Joanna Schwartz's "Shielded: How the Police Became Untouchable"

An important and compelling new book on qualified immunity and other obstacles to holding law enforcement officers accountable for rights violations.

|The Volokh Conspiracy |


The last few years have seen increased attention to the ways that qualified immunity and other legal doctrines and structural features of the criminal justice system protect law enforcement officers who violate citizens' rights, often even those who have engaged in very egregious abuses. UCLA law Professor Joanna Schwartz is probably the nation's leading expert on this subject and her new book Shielded: How the Police Became Untouchable is must reading for those interested in the topic.

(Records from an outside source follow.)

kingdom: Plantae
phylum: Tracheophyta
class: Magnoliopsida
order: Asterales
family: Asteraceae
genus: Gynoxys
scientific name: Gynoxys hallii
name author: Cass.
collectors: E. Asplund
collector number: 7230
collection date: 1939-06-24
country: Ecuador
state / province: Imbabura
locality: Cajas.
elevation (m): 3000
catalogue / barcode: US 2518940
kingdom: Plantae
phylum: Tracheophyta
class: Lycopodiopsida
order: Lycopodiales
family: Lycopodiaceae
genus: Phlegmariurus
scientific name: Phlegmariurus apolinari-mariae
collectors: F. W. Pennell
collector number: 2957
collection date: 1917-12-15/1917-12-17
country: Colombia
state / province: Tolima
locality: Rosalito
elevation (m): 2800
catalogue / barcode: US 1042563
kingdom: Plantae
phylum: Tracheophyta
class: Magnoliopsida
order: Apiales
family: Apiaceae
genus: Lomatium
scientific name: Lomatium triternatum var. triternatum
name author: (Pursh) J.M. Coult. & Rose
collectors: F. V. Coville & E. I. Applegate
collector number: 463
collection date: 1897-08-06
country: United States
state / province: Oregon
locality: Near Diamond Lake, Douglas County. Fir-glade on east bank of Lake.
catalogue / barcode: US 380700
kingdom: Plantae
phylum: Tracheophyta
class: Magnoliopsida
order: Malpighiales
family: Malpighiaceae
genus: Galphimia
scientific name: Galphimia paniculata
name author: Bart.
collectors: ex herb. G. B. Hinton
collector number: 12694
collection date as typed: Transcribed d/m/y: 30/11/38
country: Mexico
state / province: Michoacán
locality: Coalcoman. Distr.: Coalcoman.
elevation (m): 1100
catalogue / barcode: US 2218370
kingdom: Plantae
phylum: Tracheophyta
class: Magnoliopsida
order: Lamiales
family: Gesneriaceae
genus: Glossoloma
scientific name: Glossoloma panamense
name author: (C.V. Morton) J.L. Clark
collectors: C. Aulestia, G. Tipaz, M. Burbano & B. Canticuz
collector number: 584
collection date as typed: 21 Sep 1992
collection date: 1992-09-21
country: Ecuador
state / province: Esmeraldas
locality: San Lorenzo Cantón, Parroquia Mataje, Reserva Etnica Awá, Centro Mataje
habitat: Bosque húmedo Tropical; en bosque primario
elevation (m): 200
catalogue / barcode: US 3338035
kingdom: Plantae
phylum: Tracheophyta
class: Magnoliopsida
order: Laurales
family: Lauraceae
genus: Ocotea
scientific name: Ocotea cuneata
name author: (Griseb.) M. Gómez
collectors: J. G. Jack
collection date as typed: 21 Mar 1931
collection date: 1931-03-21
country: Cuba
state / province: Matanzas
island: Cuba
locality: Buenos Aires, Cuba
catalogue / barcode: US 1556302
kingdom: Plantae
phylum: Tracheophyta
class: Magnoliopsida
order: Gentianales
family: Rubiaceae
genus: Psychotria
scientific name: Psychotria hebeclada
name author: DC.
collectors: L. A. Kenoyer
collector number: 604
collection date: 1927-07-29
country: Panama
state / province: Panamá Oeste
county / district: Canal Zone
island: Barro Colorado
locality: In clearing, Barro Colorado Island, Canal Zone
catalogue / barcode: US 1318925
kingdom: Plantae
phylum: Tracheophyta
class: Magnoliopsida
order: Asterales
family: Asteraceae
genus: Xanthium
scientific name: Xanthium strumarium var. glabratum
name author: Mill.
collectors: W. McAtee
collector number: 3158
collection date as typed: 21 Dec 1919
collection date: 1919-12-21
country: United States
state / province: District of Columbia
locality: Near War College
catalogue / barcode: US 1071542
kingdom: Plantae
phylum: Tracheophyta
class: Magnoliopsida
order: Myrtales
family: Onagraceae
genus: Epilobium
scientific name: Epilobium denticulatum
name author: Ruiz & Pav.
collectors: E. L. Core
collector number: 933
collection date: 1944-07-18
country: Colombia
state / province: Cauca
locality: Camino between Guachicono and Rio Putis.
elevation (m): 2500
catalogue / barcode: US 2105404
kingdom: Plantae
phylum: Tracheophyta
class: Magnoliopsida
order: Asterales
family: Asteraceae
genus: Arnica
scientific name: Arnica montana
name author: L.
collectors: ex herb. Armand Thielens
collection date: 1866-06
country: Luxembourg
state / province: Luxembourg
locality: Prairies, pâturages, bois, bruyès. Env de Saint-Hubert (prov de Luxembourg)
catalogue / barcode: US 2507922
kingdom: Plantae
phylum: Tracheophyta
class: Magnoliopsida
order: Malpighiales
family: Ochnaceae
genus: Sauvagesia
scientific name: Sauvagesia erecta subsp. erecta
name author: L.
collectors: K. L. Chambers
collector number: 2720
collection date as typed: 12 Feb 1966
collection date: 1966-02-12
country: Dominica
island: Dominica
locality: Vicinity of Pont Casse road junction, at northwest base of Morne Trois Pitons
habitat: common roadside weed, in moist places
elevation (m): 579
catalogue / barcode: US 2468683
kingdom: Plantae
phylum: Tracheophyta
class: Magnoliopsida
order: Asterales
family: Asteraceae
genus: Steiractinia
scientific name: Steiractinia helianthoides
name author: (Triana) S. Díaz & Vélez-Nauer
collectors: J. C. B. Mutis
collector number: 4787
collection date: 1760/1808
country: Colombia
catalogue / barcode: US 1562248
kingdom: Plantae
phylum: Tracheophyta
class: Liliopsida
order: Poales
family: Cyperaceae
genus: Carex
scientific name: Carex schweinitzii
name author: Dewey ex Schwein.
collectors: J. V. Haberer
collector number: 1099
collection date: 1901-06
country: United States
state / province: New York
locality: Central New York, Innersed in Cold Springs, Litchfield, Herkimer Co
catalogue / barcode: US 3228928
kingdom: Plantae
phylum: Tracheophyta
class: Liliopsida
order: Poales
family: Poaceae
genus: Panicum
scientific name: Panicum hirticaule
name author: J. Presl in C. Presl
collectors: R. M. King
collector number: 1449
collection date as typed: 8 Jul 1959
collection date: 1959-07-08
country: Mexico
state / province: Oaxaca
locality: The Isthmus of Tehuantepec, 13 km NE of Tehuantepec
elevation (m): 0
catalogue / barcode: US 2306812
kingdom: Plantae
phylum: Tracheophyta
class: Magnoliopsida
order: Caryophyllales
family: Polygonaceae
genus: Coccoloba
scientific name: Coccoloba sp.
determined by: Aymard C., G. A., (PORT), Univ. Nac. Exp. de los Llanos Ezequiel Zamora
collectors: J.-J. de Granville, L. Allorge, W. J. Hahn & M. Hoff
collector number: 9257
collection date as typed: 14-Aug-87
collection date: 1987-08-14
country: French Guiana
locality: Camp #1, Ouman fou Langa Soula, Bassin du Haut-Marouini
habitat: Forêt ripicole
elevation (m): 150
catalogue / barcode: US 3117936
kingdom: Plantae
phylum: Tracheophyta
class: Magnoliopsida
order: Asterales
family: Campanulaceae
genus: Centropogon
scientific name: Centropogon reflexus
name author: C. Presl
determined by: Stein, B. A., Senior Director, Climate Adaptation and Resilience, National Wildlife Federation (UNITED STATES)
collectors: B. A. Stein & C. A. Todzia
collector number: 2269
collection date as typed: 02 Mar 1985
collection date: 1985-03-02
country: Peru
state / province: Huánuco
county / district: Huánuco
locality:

Here is the publisher's description:

In recent years, the high-profile murders of George Floyd, Breonna Taylor, and so many others have brought much-needed attention to the pervasiveness of police misconduct. Yet it remains nearly impossible to hold police accountable for abuses of power—the decisions of the Supreme Court, state and local governments, and policy makers have, over decades, made the police all but untouchable.

In Shielded, University of California, Los Angeles, law professor Joanna Schwartz exposes the myriad ways in which our legal system protects police at all costs, with insightful analyses about subjects ranging from qualified immunity to no-knock warrants. The product of more than two decades of advocacy and research, Shielded is a timely and necessary investigation into why civil rights litigation so rarely leads to justice or prevents future police misconduct. Weaving powerful true stories of people seeking restitution for violated rights, cutting across race, gender, criminal history, tax bracket, and zip code, Schwartz paints a compelling picture of the human cost of our failing criminal justice system, bringing clarity to a problem that is widely known but little understood. Shielded is a masterful work of immediate and enduring consequence, revealing what tragically familiar calls for "justice" truly entail.

The Balkinization website recently posted a symposium on the book, with commentary by eight prominent legal scholars, and Schwartz's response to their comments and criticisms.

Schwartz's book comes at a time when reform efforts have largely gone stagnant. In the aftermath of the death of George Floyd at the hands of abusive police in 2020, there was hope that qualified immunity might be abolished by the Supreme Court or through legislation. But, while some progress was made in a few states, it has stalled as public attention moved on to other issues, and rising crime rates make it politically more difficult to curb police in any way. Most states still have broad QI doctrines.

There is a similar story at the Supreme Court. While the Court has denied law enforcement officers quality immunity in a few extreme cases, there does not seem to be a majority of justices willing to abolish this judicially created doctrine entirely, or even to severely restrict it. The unusual coalition of justices Sonia Sotomayor and Clarence Thomas does support major constraints on QI. But, so far at least, they have not found  the three additional votes they need to make it happen. Some other observers are more optimistic about the Supreme Court on this issue, than I am. Time will tell.

Curbing police abuses is an issue that unites most progressives and libertarians, and even some conservatives. But it is hard to accomplish because of a combination of long-entrenched judicial precedent, structural flaws in the legal system ( (many of them brilliantly dissected in Schwartz's book), powerful interest groups, and rising public fears of crime.

Hopefully, Shielded will help rekindle interest in these important issues. It could even give a boost to otherwise stalled reform efforts.